Thanks for the bug report! It seems to be triggered by the following upstream commit: https://github.com/bagder/curl/commit/7cc00d9a ... and I believe that this upstream commit will fix it: https://github.com/bagder/curl/commit/29bf0598
*** Bug 1152628 has been marked as a duplicate of this bug. ***
(In reply to Kamil Dudka from comment #2) > ... and I believe that this upstream commit will fix it: > > https://github.com/bagder/curl/commit/29bf0598 One more upstream commit is needed to make the internal blocking logic work nicely with the FTP protocol implementation: https://github.com/bagder/curl/commit/c4a7ca03
... and this commit will be needed to restore the functionality of HTTP PUT: https://github.com/bagder/curl/commit/0bf5ce77 Upstream tests 154 and 155 tend to hang without the above patch applied.
Thanks everyone, it's great to see so much attention on this. Given the impact it has on the installation of RHEL 7.1 it the fix likely to make it into an ISO at any point? Or am I better just advising students to use HTTP for setting up install servers?
(In reply to Ken Green from comment #12) > Thanks everyone, it's great to see so much attention on this. > Given the impact it has on the installation of RHEL 7.1 it the fix likely to > make it into an ISO at any point? Or am I better just advising students to > use HTTP for setting up install servers? I am not sure about this. Release engineers would give you a precise answer. Nevertheless installation via HTTP sounds like a reasonable default. It will work fast enough regardless the version of libcurl on the installation images.

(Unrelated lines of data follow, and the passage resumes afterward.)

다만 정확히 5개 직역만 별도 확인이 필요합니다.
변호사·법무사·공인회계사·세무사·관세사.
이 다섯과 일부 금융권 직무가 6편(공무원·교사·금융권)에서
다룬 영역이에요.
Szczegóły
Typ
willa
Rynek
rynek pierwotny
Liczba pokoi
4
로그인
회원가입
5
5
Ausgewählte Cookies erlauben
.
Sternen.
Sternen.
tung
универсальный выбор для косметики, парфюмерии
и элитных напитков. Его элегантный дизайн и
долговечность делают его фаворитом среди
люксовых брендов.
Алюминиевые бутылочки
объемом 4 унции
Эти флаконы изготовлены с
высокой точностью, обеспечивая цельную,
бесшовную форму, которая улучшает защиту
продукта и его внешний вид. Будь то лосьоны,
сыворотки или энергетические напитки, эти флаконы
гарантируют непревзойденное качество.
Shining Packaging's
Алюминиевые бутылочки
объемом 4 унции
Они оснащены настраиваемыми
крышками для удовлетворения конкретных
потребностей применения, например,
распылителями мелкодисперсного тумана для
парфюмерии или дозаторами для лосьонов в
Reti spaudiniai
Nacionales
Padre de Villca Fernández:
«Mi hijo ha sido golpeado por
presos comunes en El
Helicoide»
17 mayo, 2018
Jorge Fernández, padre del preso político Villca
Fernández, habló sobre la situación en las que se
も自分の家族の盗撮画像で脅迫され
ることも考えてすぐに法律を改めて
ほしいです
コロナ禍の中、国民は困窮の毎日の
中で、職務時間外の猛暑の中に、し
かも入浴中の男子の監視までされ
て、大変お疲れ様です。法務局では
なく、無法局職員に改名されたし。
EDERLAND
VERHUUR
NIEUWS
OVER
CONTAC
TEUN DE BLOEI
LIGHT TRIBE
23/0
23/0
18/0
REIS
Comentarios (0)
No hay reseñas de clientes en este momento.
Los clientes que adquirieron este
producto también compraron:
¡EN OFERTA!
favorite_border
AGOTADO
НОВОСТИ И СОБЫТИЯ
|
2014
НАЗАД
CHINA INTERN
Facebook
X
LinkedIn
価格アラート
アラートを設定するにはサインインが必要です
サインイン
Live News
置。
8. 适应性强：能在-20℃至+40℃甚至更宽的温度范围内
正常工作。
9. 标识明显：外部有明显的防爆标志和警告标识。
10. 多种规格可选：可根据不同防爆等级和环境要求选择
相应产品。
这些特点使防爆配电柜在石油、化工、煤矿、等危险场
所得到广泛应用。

Install via HTTP works fine. No problems there. But install via FTP is scarily slow. Chapter 2.3 of the RHEL Install guide shows setting up an FTP server as an install source. For an IBM LPAR I think they don't show HTTP (I've never touched a Mainframe). Personally I've always tended to setup my repositories using FTP, partly because I preferred the logging but mostly because wget allows wild cards with FTP but not with HTTP. When researching this problem I found a few HowTo blogs on setting up for installing RHEL7 (or CentOS) which showed using FTP. I can't find any of those currently. But Googling for "RHEL7 network install server" returns http://www.tecmint.com/multiple-centos-installations-using-kickstart/ as the 3rd hit for me this morning. As I said, for years I've setup install servers using FTP, and for RHEL 5 & 6 the installs were typically sub 10mins, the download install phase about 4mins. Suddenly I was seeing times of about an hour, which doesn't show 7 is a good light. It was only when I didn't find other other people complaining that I thought to look further and tried using HTTP and spotted the vast difference in speed.

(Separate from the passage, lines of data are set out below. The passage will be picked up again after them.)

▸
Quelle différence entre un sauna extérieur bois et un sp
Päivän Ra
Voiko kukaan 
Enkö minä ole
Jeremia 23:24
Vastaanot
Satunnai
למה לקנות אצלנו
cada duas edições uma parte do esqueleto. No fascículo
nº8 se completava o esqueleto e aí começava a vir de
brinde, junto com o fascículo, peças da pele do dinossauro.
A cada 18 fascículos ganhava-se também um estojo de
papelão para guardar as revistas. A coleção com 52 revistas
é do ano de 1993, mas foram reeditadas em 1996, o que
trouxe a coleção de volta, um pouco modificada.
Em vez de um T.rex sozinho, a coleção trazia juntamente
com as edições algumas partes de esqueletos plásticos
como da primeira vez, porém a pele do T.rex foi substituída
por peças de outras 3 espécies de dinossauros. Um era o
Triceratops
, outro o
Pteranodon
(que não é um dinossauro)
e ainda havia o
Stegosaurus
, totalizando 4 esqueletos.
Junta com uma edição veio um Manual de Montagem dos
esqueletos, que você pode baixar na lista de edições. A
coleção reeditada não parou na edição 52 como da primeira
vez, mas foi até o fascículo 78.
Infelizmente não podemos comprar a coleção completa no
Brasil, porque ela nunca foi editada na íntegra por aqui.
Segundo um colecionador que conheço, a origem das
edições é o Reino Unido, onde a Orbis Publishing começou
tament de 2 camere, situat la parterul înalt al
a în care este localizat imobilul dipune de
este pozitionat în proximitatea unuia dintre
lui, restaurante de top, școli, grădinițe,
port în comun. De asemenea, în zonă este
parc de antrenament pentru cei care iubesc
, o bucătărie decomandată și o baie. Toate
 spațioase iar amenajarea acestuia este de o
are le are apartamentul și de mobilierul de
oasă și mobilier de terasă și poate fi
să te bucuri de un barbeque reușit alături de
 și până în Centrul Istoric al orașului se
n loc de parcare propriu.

Thanks for the explanation! I will try to get the fixed version of libcurl on the installation ISO images. However, I cannot guarantee that through Bugzilla. Please open a customer case if it is important for your business.

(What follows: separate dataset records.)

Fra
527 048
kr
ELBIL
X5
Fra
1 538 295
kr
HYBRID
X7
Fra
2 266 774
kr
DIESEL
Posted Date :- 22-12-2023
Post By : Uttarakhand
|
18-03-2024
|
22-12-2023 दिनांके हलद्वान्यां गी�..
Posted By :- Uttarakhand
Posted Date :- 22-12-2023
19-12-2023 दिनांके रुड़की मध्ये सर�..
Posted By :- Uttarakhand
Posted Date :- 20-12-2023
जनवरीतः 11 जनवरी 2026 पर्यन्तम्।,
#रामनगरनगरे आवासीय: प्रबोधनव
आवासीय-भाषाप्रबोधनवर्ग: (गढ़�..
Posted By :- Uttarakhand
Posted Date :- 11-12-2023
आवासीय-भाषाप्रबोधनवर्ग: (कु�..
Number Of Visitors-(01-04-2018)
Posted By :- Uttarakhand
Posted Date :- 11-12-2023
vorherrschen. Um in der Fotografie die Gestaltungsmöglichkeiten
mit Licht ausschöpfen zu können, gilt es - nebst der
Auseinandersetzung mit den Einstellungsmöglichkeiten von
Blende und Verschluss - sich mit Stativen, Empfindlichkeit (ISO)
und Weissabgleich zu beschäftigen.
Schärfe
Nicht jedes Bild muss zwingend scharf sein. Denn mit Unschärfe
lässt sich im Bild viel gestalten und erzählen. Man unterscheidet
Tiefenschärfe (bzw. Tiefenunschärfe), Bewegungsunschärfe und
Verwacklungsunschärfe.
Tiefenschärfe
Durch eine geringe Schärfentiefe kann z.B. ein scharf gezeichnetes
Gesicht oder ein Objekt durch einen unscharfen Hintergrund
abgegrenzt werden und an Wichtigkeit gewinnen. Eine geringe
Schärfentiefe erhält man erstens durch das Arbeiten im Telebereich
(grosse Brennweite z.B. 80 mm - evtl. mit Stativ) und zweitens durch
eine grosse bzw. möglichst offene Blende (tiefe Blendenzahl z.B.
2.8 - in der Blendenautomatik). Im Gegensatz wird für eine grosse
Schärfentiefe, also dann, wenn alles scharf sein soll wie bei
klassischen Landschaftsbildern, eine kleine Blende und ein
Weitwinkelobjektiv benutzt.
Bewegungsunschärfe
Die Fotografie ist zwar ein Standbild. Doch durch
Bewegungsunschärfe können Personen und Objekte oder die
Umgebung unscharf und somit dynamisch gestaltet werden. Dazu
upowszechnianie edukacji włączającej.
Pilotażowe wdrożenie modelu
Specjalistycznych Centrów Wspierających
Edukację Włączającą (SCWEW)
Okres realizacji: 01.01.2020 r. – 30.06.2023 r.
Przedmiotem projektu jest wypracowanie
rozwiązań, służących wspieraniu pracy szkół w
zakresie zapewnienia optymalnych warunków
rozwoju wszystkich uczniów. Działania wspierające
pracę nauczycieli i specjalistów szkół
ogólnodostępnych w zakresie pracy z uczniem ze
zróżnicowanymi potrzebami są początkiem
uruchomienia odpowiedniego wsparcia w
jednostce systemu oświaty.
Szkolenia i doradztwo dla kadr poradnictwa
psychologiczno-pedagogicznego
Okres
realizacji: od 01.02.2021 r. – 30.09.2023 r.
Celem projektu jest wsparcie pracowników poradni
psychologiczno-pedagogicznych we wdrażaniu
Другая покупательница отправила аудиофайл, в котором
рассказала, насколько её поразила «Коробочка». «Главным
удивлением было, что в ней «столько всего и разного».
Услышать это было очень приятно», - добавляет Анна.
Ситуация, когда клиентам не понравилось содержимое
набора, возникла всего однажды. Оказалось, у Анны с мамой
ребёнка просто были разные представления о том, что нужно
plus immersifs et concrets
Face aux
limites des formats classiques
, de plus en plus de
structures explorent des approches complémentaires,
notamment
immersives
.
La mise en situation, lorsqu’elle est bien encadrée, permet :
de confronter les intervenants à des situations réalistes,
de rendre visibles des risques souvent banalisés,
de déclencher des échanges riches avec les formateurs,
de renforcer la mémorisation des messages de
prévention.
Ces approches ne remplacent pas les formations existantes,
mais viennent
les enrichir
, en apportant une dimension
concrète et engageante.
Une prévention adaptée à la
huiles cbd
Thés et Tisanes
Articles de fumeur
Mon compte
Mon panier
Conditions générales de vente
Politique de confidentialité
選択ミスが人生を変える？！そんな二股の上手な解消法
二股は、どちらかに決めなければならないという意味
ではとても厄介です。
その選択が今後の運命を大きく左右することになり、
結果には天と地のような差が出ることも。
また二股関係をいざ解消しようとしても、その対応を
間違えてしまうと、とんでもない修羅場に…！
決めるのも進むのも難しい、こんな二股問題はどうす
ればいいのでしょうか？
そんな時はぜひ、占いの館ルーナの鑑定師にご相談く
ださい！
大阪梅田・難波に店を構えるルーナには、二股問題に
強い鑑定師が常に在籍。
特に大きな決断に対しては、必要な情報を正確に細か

*** Bug 1225836 has been marked as a duplicate of this bug. ***
Since the problem described in this bug report should be resolved in a recent advisory, it has been closed with a resolution of ERRATA. For information on the advisory, and where to find the updated files, follow the link below. If the solution does not work for you, open a new bug report. https://rhn.redhat.com/errata/RHSA-2015-2159.html
*** Bug 1269086 has been marked as a duplicate of this bug. ***